READING TEXT
....
The rest of this lesson is mostly for reference so you can see how to handle categorical axes with Bokeh. In practice, we will be usingiqplotandHoloViewsto do this and it is done for your automatically. You may therefore skip the rest of this notebook if you like.

Making a bar graph with Bokeh

To demonstrate how to set up a categorical axis with Bokeh, I will make a bar graph of the mean percent correct for insomniacs and normal sleepers. But before I even begin this, I will give you the following piece of advice: Don’t make bar graphs. More on that in a moment.

Setting up a data frame for plotting

Before we do that, we need to set up a data frame to make the plot. We start by reading in the data set and computing the 'insomnia' column, which gives Trues and Falses, as we’ve done in the preceding parts of this lesson.

[2]:
fname = os.path.join(data_path, "gfmt_sleep.csv")
df = pd.read_csv(fname, na_values="*")
df["insomnia"] = df["sci"] <= 16

For convenience in plotting the categorical axis, we would rather not have the values on the axis be True or False, but something more descriptive, like insomniac and normal. So, let’s make a column in the data frame, 'sleeper' that has that for us. We use the apply() method of the data frame to apply a function that returns the string 'insomniac' if the entry is in the 'insomnia' column is True and 'normal' otherwise.

[3]:
df["sleeper"] = df["insomnia"].apply(lambda x: "insomniac" if x else "normal")

Next, we need to make a data frame that has the mean percent correct for each of the two categories of sleeper. We have decided that it is the mean of the respective measurements that will set the height of the bars.

[4]:
df_mean = df.groupby("sleeper")["percent correct"].mean().reset_index()

# Take a look
df_mean
[4]:
sleeper percent correct
0 insomniac 76.100000
1 normal 81.461039

Now we’re ready to make the bar graph. Note that we now have only two data points that we are showing on the plot. We have decided to throw out a lot of information from the data we collected to display only two values. Does this strike you as a terrible idea? It should. Don’t do this. We’re just doing it to show how categorical axes are set up using Bokeh.

Setting up categorical axes

To set up a categorical axis, you need to specify the x_range (or y_range if you want the y-axis to be categorical) as a list with the categories you want on the axis when you instantiate the figure. I will make a horizontal bar graph, so I will specify y_range. I also want my quantitative axis (x in this case) to go from zero to 100, since it signifies a percent. Also, when I instantiate this figure, because it is not very tall and I do not want the reset tool cut off, I will also explicitly set the tools I want in the toolbar.
....
ENTRIES PROVIDED
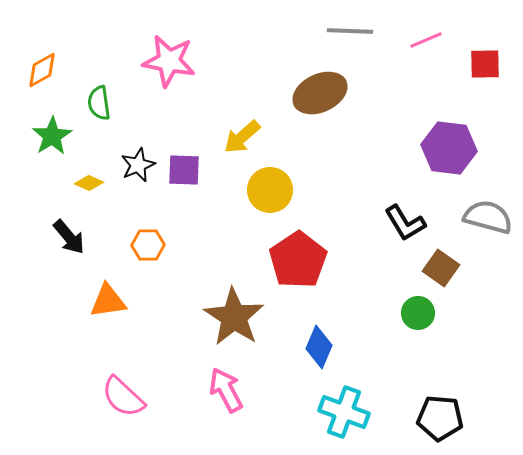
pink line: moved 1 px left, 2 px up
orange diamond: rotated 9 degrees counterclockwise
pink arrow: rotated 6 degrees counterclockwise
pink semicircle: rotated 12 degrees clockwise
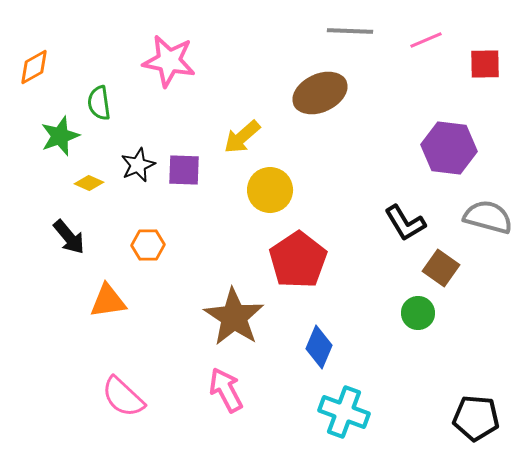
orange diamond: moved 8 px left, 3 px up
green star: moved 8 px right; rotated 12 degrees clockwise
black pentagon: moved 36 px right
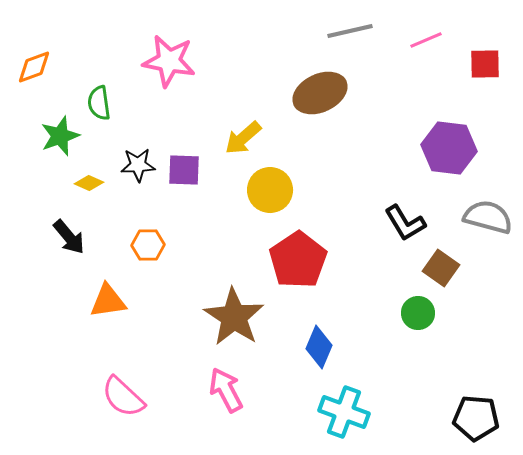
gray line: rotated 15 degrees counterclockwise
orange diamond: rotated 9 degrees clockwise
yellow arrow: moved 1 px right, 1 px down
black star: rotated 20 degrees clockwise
....
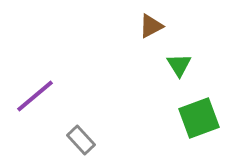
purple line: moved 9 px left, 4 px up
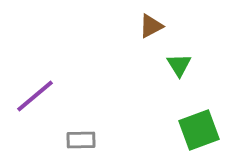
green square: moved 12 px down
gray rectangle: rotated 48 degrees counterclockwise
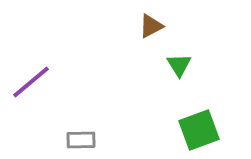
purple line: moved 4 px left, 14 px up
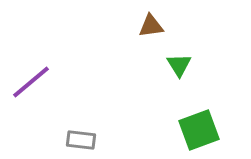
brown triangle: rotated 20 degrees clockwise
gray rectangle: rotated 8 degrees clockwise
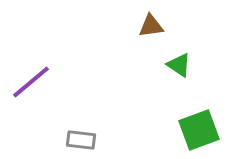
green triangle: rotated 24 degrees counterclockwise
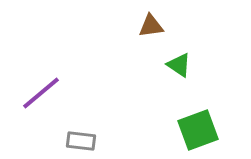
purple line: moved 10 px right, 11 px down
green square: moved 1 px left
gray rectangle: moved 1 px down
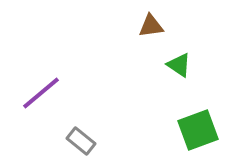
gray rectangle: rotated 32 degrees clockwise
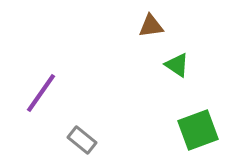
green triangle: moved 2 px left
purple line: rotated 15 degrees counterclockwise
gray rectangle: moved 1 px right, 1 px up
....
TASK SET
**A)** From the text on categorical axes in Bokeh, extract the stretch from "Next, we need" through "of the bars.".
**B)** Answer these questions using the text on categorical axes in Bokeh:
(i) What CSV file is read in to build the data frame?
(ii) What mean percent correct is shown for normal sleepers?
(iii) What range does the author want for the quantitative axis, and why?
**C)** Proceed with the text on setting up categorical axes in Bokeh, starting after its last sentence.
The listing comes from a different source than the text.

OUTPUTS IN ORDER
**A)**
Next, we need to make a data frame that has the mean percent correct for each of the two categories of sleeper. We have decided that it is the mean of the respective measurements that will set the height of the bars.

**B)**
(i) gfmt_sleep.csv
(ii) 81.461039
(iii) From zero to 100, because it signifies a percent.

**C)**
[5]:
p = bokeh.plotting.figure(
    height=200,
    width=400,
    x_axis_label="percent correct",
    x_range=[0, 100],
    y_range=df_mean["sleeper"].unique(),
    tools="save",
)

Now that we have the figure, we can put the bars on. The p.hbar() method populates the figure with horizontal bar glyphs. The right kwarg says what column of the data source dictates how far to the right to show the bar, while the height kwarg says how think the bars are.

I will also ensure the quantitative axis starts at zero and turn off the grid lines on the categorical axis, which is commonly done.

[6]:
p.hbar(
    source=df_mean,
    y="sleeper",
    right="percent correct",
    height=0.6,
)

# Turn off gridlines on categorical axis
p.ygrid.grid_line_color = None

bokeh.io.show(p)

We similarly make vertical bar graphs specifying x_range and using p.vbar().

[7]:
p = bokeh.plotting.figure(
    height=250,
    width=250,
    x_range=df_mean["sleeper"].unique()[::-1],
    y_range=[0, 100],
    y_axis_label="percent correct",
)

p.vbar(
    source=df_mean,
    x="sleeper",
    top="percent correct",
    width=0.6,
)

p.xgrid.grid_line_color = None

bokeh.io.show(p)

Nested categorical axes

We may wish to make a bar graph where we have four bars, normal and insomniac for males and also normal and insomniac for females. To start, we will have to re-make the df_mean data frame, now grouping by gender and sleeper. Furthermore, it will be nicer to label the categories as “female” and “male” instead of “f” and “m”.

[8]:
df["gender"] = df["gender"].apply(lambda x: "female" if x == "f" else "male")

df_mean = df.groupby(["gender", "sleeper"])["percent correct"].mean().reset_index()

# Take a look
df_mean
[8]:
gender sleeper percent correct
0 female insomniac 73.947368
1 female normal 82.045455
2 male insomniac 82.916667
3 male normal 80.000000

Because of the way Bokeh handles nested categories, we need to create a new column that has a tuple corresponding to the nested category. To make the tuple, we can again apply a function, this time to each entire row of the data frame (which requires the axis=1 kwarg of df_mean.apply()).

[9]:
df_mean["cats"] = df_mean.apply(lambda x: (x["gender"], x["sleeper"]), axis=1)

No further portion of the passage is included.